**Direction 1:** In the Valgrind thread, which option makes Callgrind report cache simulation results separately for each thread?
**Direction 2:** List every software tool the Valgrind thread names for profiling or simulating programs.
___ Page ___
|
From: Chaitali G. <cha...@ya...> - 2009-02-20 03:13:30
|
Hi,
I am a new user to Valgrind tool.
I am trying to do cache profiling for a multi-threaded program written in C. I am using cachegrind to do so. Though the output is really descriptive, I could not find the results of L1 and L2 cache misses for different cores. I am running the multi-threaded program in a dual core machine. How do I get to know the L1 and L2 data cache misses incurred in each core ?
Any suggestion would be highly appreciated.
Regards
Chaitali
|
|
From: Josef W. <Jos...@gm...> - 2009-02-20 11:21:40
|
On Friday 20 February 2009, Chaitali Gupta wrote: > I am trying to do cache profiling for a multi-threaded program written in C. > I am using cachegrind to do so. Though the output is really descriptive, I > could not find the results of L1 and L2 cache misses for different cores. I > am running the multi-threaded program in a dual core machine. How do I get > to know the L1 and L2 data cache misses incurred in each core ? Callgrind outputs cache simulation results by thread with "--separate-threads=yes" (use "--simulate-cache=yes" in addition). Note that Valgrind serializes threads with, AFAIK, a "work slice" of 100.000 executed basic (super?) blocks. Thus, there is no way to say anything about similarity of work sharing among threads compared to how it could have happened in reality, be it by time-sharing on one core or running threads simultaneously on multiple cores in parallel. The conclusion: The separated data by thread do not say much in principle. However, it *can* be useful if you know that you use static work partitioning (eg. OpenMP without dynamic/guided scheduling), and the code executed in each thread is more or less the same only with different data: then, one can expect that because of potential similar cache characteristic in each of the threads, Valgrind approximates reality in some way. And of course, cachegrind/callgrind just simulates one cache hierarchy even for multithreaded code. However, multicores nowaday often have a shared LLC (last level cache). So you should get some idea of the real LLC behavior when you look at cachegrinds L2 results. For everything better, one definitely needs a simulated time for each of the threads, and a way to make Valgrind influence thread scheduling dynamically. (note the Valgrind currently leaves all scheduling decisions to the kernel). > Any suggestion would be highly appreciated. What are you after? I usually first would check that the sequential version runs well, and then go over to parallelization. Cachegrind/callgrind is (currently) quite limited for the latter. Why not use OProfile (or a similar tool) to check for load balancing? This is probably not satisfying if you would like to analyse eg. data sharing behaviour among cores. For the latter, simulation would be useful, but cachegrind/callgrind currently are not. Josef > > Regards > Chaitali > > > > |
___ Data entries ___
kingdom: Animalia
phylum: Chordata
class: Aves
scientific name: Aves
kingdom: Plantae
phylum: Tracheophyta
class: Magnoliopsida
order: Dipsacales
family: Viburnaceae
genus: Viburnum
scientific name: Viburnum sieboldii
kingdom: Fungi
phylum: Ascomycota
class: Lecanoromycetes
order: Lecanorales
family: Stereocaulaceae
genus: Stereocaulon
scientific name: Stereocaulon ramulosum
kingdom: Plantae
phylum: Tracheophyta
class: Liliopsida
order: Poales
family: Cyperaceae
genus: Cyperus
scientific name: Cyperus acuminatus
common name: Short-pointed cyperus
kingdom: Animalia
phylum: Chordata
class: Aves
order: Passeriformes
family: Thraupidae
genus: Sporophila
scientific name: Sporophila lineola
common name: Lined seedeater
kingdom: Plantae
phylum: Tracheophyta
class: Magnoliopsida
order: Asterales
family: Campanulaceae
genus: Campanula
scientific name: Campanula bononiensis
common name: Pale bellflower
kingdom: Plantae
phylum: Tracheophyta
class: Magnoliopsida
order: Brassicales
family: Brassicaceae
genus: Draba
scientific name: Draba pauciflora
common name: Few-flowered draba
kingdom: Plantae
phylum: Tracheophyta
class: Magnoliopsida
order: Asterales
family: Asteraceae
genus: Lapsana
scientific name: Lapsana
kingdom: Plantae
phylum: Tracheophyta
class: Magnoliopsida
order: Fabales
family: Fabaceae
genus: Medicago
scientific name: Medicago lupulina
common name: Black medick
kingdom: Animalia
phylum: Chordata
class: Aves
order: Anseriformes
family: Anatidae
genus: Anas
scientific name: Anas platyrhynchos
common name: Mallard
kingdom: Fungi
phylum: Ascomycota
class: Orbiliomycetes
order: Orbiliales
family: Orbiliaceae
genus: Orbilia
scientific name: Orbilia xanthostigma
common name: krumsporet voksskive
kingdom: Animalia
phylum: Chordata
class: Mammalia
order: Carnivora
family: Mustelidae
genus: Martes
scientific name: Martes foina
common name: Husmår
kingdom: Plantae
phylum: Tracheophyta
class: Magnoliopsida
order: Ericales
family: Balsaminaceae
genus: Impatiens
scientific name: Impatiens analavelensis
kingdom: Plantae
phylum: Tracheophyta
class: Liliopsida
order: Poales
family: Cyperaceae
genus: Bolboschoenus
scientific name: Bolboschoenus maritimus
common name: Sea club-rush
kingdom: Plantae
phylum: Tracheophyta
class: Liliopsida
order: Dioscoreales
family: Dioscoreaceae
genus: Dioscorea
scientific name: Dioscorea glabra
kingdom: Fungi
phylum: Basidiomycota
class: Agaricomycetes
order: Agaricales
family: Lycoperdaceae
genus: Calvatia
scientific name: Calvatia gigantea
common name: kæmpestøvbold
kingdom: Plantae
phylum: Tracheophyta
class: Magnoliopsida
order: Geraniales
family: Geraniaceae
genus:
___
**Full response 1:** "--separate-threads=yes", used together with "--simulate-cache=yes".

**Full response 2:** Valgrind, Cachegrind, Callgrind, OProfile